In der Sparte Bier ist Deutschland mit seiner auf dem Bayerischen Reinheitsgebot von 1516 und dem heutigen Biersteuergesetz beruhenden Braukunst Weltspitze – im vergangenen Jahr wurden hierzulande 87,9 Millionen Hektoliter Bier konsumiert, etwa jede siebte produzierte Flasche wurde exportiert. Aber welche Biere sind innerhalb Deutschlands spitze? 190 Brauereien stellten sich mit 742 Bieren dem traditionsreichen Qualitätstest der Deutschen Landwirtschafts-Gesellschaft (DLG), der als der härteste der Welt gilt. Der unpassenderweise mit einem amerikanisierten Titel versehene „DLG-Bier-Guide 2009“ stellt die führenden Brauereien mit den besten Bieren und deren Geschmacksprofile vor.

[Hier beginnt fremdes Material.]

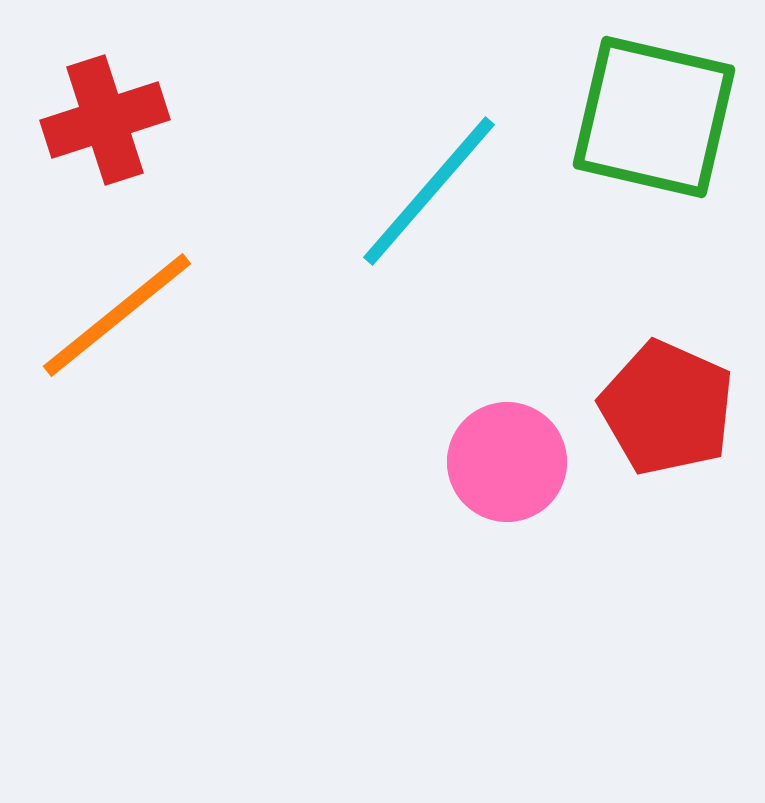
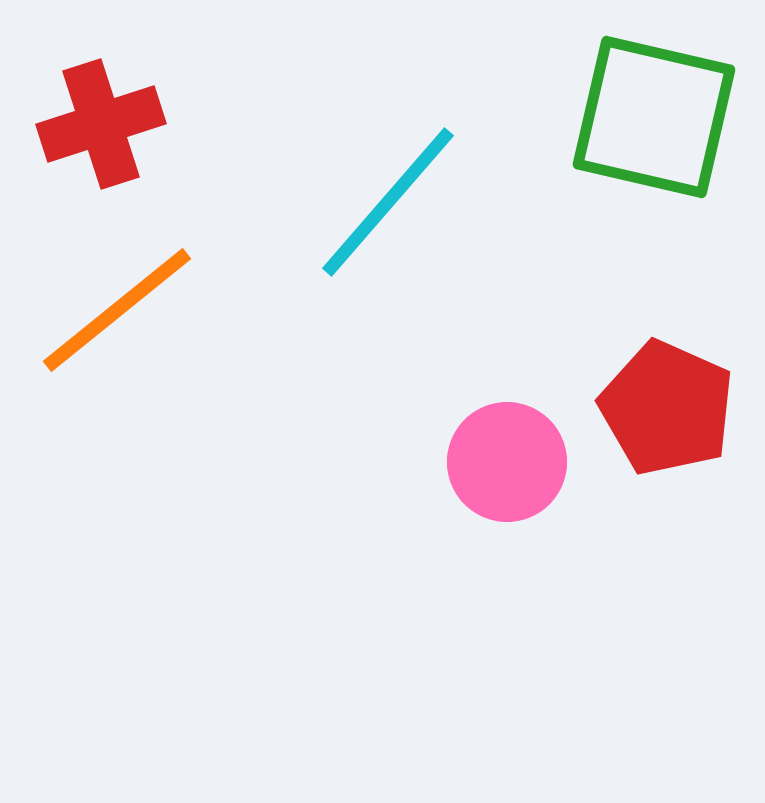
red cross: moved 4 px left, 4 px down
cyan line: moved 41 px left, 11 px down
orange line: moved 5 px up
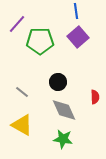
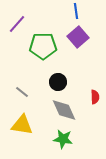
green pentagon: moved 3 px right, 5 px down
yellow triangle: rotated 20 degrees counterclockwise
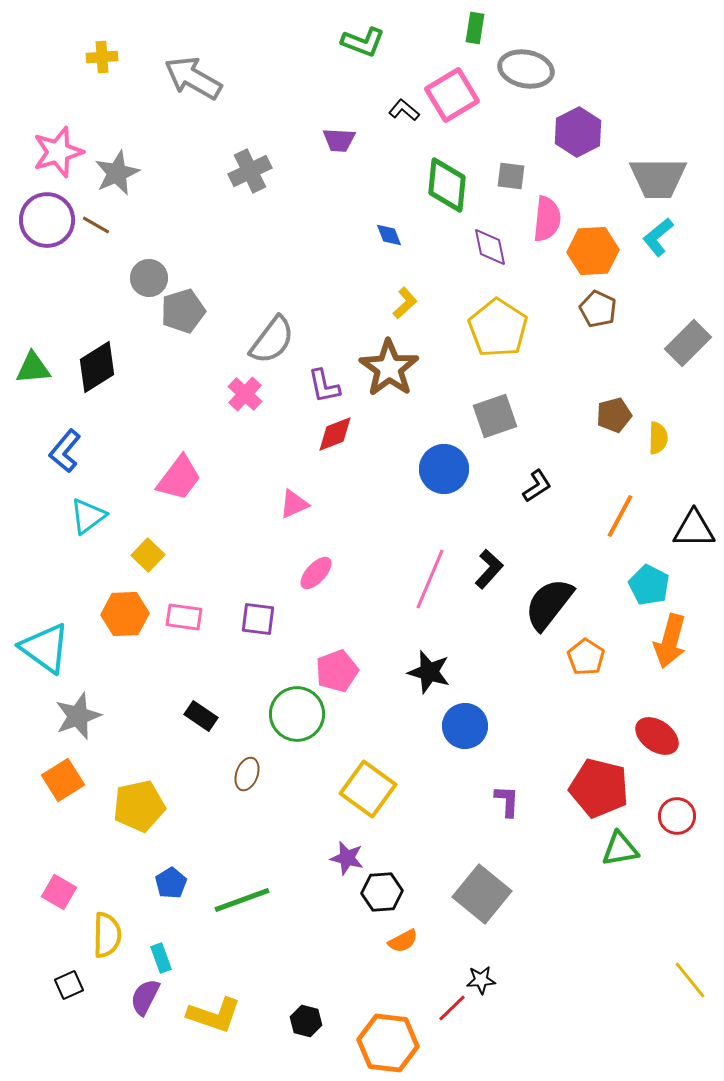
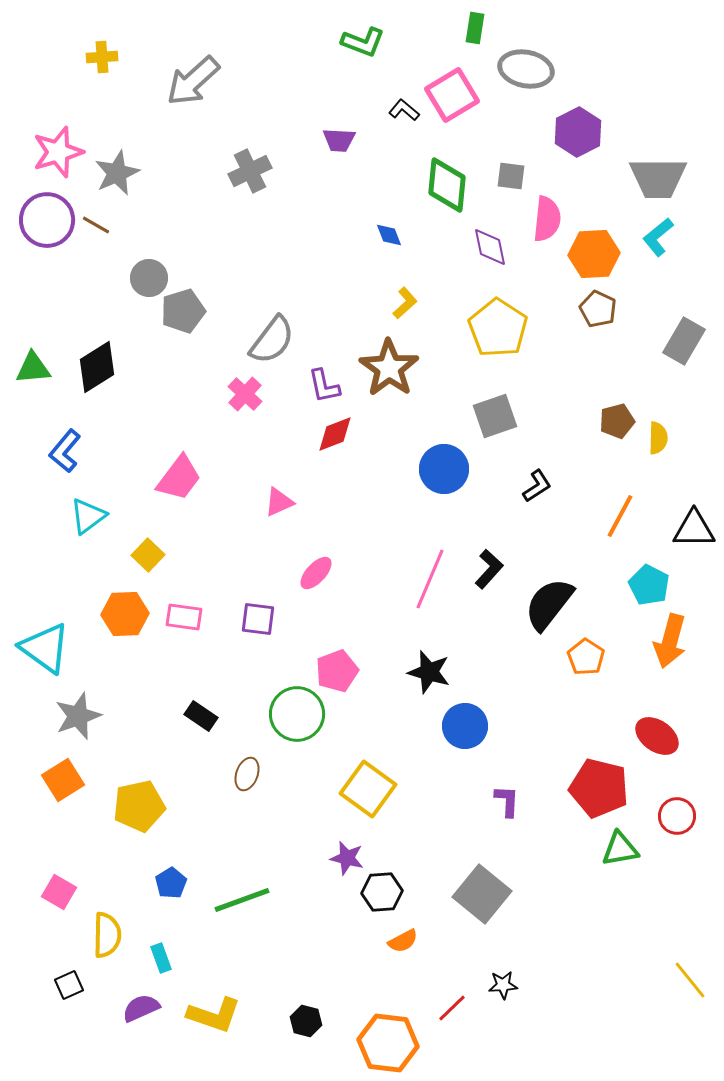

Die Beste unter den Besten ist die im kurmainzischen Tauberbischofsheim ansässige Distelhäuser Brauerei. Sie erhielt den Ehrenpreis in Gold. Die seit 1876 existierende Brauerei gehört mit etwa 190.000 Hektolitern Jahresproduktion und ihren 147 Angestellten zu den Mittelständlern der Branche und liefert in einem Radius zwischen Frankfurt und Stuttgart, Würzburg und Karlsruhe aus – ökologisch bedenkliche lange Lieferwege gibt es nicht. 16 verschiedene Biersorten werden dort nach altem Brauverfahren ohne Zusätze hergestellt. Die Grundstoffe stammen alle aus der Region, deren Kulturlandschaft stellenweise vom Hopfenanbau geprägt ist.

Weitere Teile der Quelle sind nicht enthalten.